委托诉讼代理人:于*琳,新疆鼎泽凯(伊犁)律师事务所律师。  

再审申请人(一审被告、二审上诉人):伊犁恒*建材有限责任公司,住所地新疆维吾尔自治区伊犁哈萨克自治州伊宁市东郊工业园区。  

法定代表人:滕*国,该公司总经理。  

委托诉讼代理人:孙*远,新疆慧聚律师事务所律师。  

委托诉讼代理人:蒋*昊,新疆瑞诚律师事务所律师。  

被申请人(一审原告、二审上诉人):新疆伊犁农村商业银行股份有限公司,住所地新疆维吾尔自治区伊犁哈萨克自治州伊宁市解放路183号。  

法定代表人:曹*,该公司董事长。  

委托诉讼代理人:郑*兵,新疆长信合律师事务所律师。  

二审被上诉人(一审被告):伊犁天*房地产开发有限责任公司,住所地新疆维吾尔自治区伊犁哈萨克自治州伊宁市迎宾路44号。  

法定代表人:刘*,该公司总经理。    

审理经过  

再审申请人伊犁天*房地产开发有限责任公司霍尔果斯苏通分公司(以下简称天*苏通分公司)、伊犁恒*建材有限责任公司(以下简称恒*公司)因与被申请人新疆伊犁农村商业银行股份有限公司(以下简称伊犁农商银行)及二审被上诉人伊犁天*房地产开发有限责任公司(以下简称天*公司)追偿权纠纷一案,不服新疆维吾尔自治区高级人民法院伊犁哈萨克自治州分院(以下简称伊犁州分院)(2021)新40民终2197号民事判决,向本院申请再审。
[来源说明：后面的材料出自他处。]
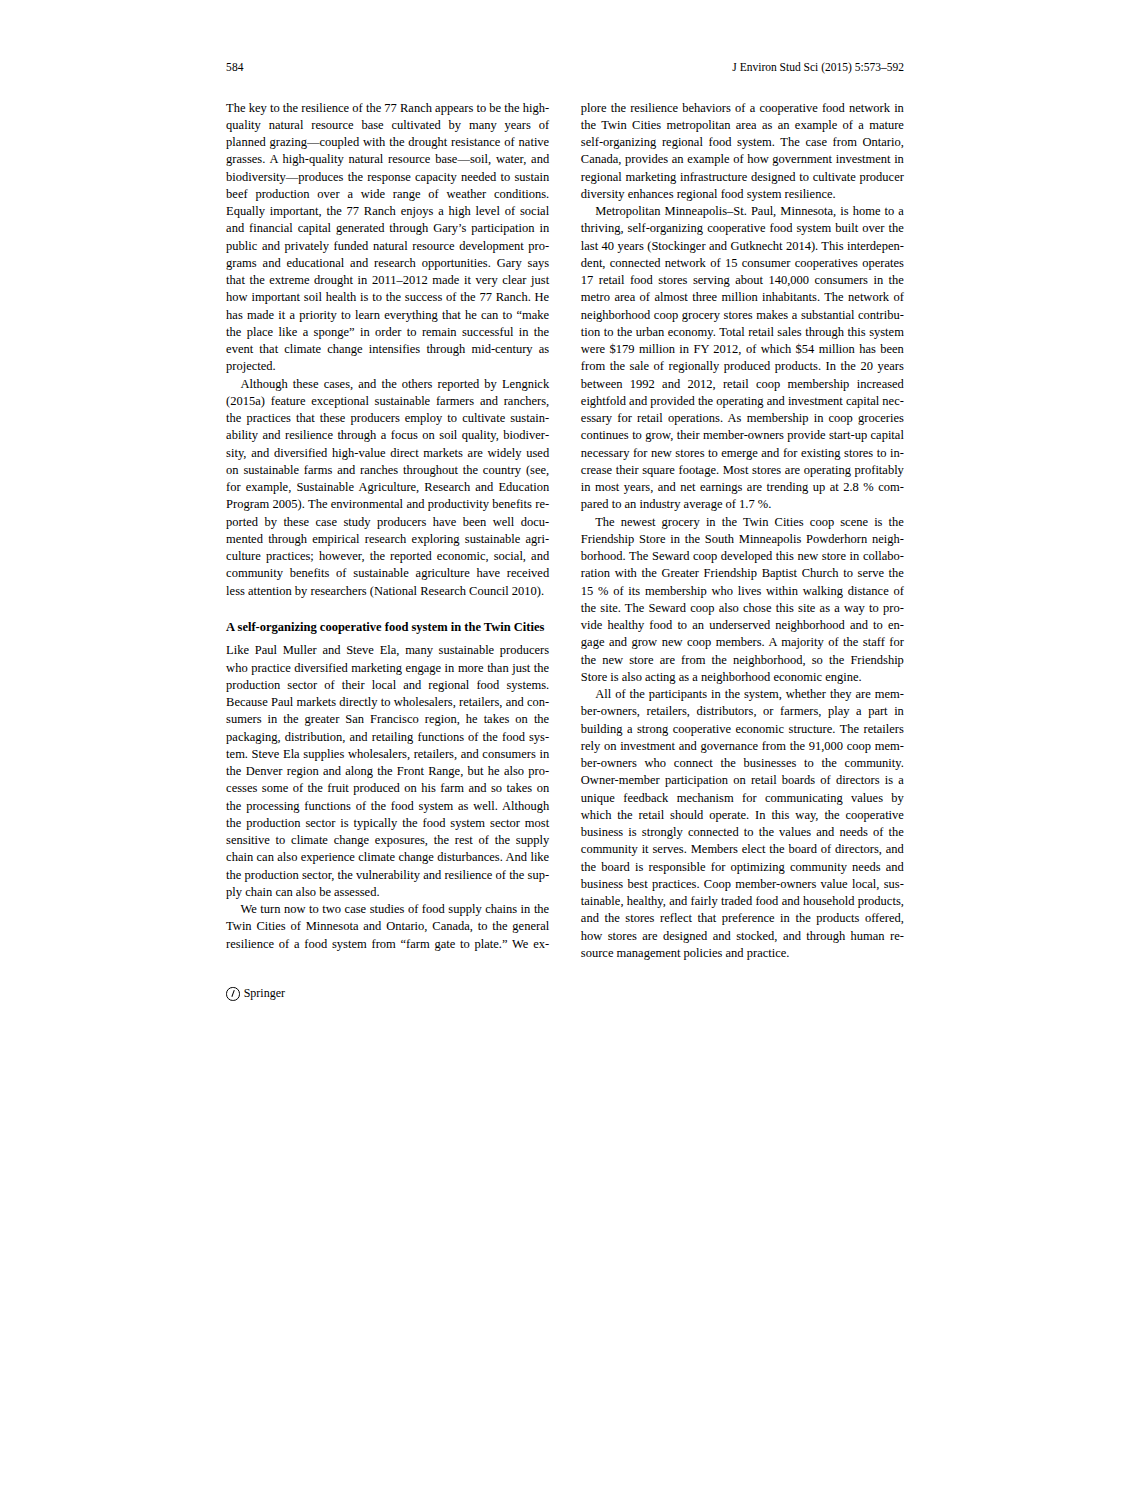584 J Environ Stud Sci (2015) 5:573–592
The key to the resilience of the 77 Ranch appears to be the high-quality natural resource base cultivated by many years of planned grazing—coupled with the drought resistance of native grasses. A high-quality natural resource base—soil, water, and biodiversity—produces the response capacity needed to sustain beef production over a wide range of weather conditions. Equally important, the 77 Ranch enjoys a high level of social and financial capital generated through Gary’s participation in public and privately funded natural resource development programs and educational and research opportunities. Gary says that the extreme drought in 2011–2012 made it very clear just how important soil health is to the success of the 77 Ranch. He has made it a priority to learn everything that he can to “make the place like a sponge” in order to remain successful in the event that climate change intensifies through mid-century as projected.
Although these cases, and the others reported by Lengnick (2015a) feature exceptional sustainable farmers and ranchers, the practices that these producers employ to cultivate sustainability and resilience through a focus on soil quality, biodiversity, and diversified high-value direct markets are widely used on sustainable farms and ranches throughout the country (see, for example, Sustainable Agriculture, Research and Education Program 2005). The environmental and productivity benefits reported by these case study producers have been well documented through empirical research exploring sustainable agriculture practices; however, the reported economic, social, and community benefits of sustainable agriculture have received less attention by researchers (National Research Council 2010).
A self-organizing cooperative food system in the Twin Cities
Like Paul Muller and Steve Ela, many sustainable producers who practice diversified marketing engage in more than just the production sector of their local and regional food systems. Because Paul markets directly to wholesalers, retailers, and consumers in the greater San Francisco region, he takes on the packaging, distribution, and retailing functions of the food system. Steve Ela supplies wholesalers, retailers, and consumers in the Denver region and along the Front Range, but he also processes some of the fruit produced on his farm and so takes on the processing functions of the food system as well. Although the production sector is typically the food system sector most sensitive to climate change exposures, the rest of the supply chain can also experience climate change disturbances. And like the production sector, the vulnerability and resilience of the supply chain can also be assessed.
We turn now to two case studies of food supply chains in the Twin Cities of Minnesota and Ontario, Canada, to the general resilience of a food system from “farm gate to plate.” We explore the resilience behaviors of a cooperative food network in the Twin Cities metropolitan area as an example of a mature self-organizing regional food system. The case from Ontario, Canada, provides an example of how government investment in regional marketing infrastructure designed to cultivate producer diversity enhances regional food system resilience.
Metropolitan Minneapolis–St. Paul, Minnesota, is home to a thriving, self-organizing cooperative food system built over the last 40 years (Stockinger and Gutknecht 2014). This interdependent, connected network of 15 consumer cooperatives operates 17 retail food stores serving about 140,000 consumers in the metro area of almost three million inhabitants. The network of neighborhood coop grocery stores makes a substantial contribution to the urban economy. Total retail sales through this system were $179 million in FY 2012, of which $54 million has been from the sale of regionally produced products. In the 20 years between 1992 and 2012, retail coop membership increased eightfold and provided the operating and investment capital necessary for retail operations. As membership in coop groceries continues to grow, their member-owners provide start-up capital necessary for new stores to emerge and for existing stores to increase their square footage. Most stores are operating profitably in most years, and net earnings are trending up at 2.8 % compared to an industry average of 1.7 %.
The newest grocery in the Twin Cities coop scene is the Friendship Store in the South Minneapolis Powderhorn neighborhood. The Seward coop developed this new store in collaboration with the Greater Friendship Baptist Church to serve the 15 % of its membership who lives within walking distance of the site. The Seward coop also chose this site as a way to provide healthy food to an underserved neighborhood and to engage and grow new coop members. A majority of the staff for the new store are from the neighborhood, so the Friendship Store is also acting as a neighborhood economic engine.
All of the participants in the system, whether they are member-owners, retailers, distributors, or farmers, play a part in building a strong cooperative economic structure. The retailers rely on investment and governance from the 91,000 coop member-owners who connect the businesses to the community. Owner-member participation on retail boards of directors is a unique feedback mechanism for communicating values by which the retail should operate. In this way, the cooperative business is strongly connected to the values and needs of the community it serves. Members elect the board of directors, and the board is responsible for optimizing community needs and business best practices. Coop member-owners value local, sustainable, healthy, and fairly traded food and household products, and the stores reflect that preference in the products offered, how stores are designed and stocked, and through human resource management policies and practice.
Springer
本院于2022年12月16日作出(2022)新民申1594号民事裁定,提审本案。本院组成合议庭,于2023年1月19日依法公开开庭审理了本案。再审申请人天*苏通分公司的委托诉讼代理人于*琳、再审申请人恒*公司的委托诉讼代理人孙*远、蒋*昊与被申请人伊犁农商银行的委托诉讼代理人郑*兵到庭参加诉讼。二审被上诉人天*公司经本院传票传唤无正当理由拒不到庭参加诉讼。本案现已审理终结。  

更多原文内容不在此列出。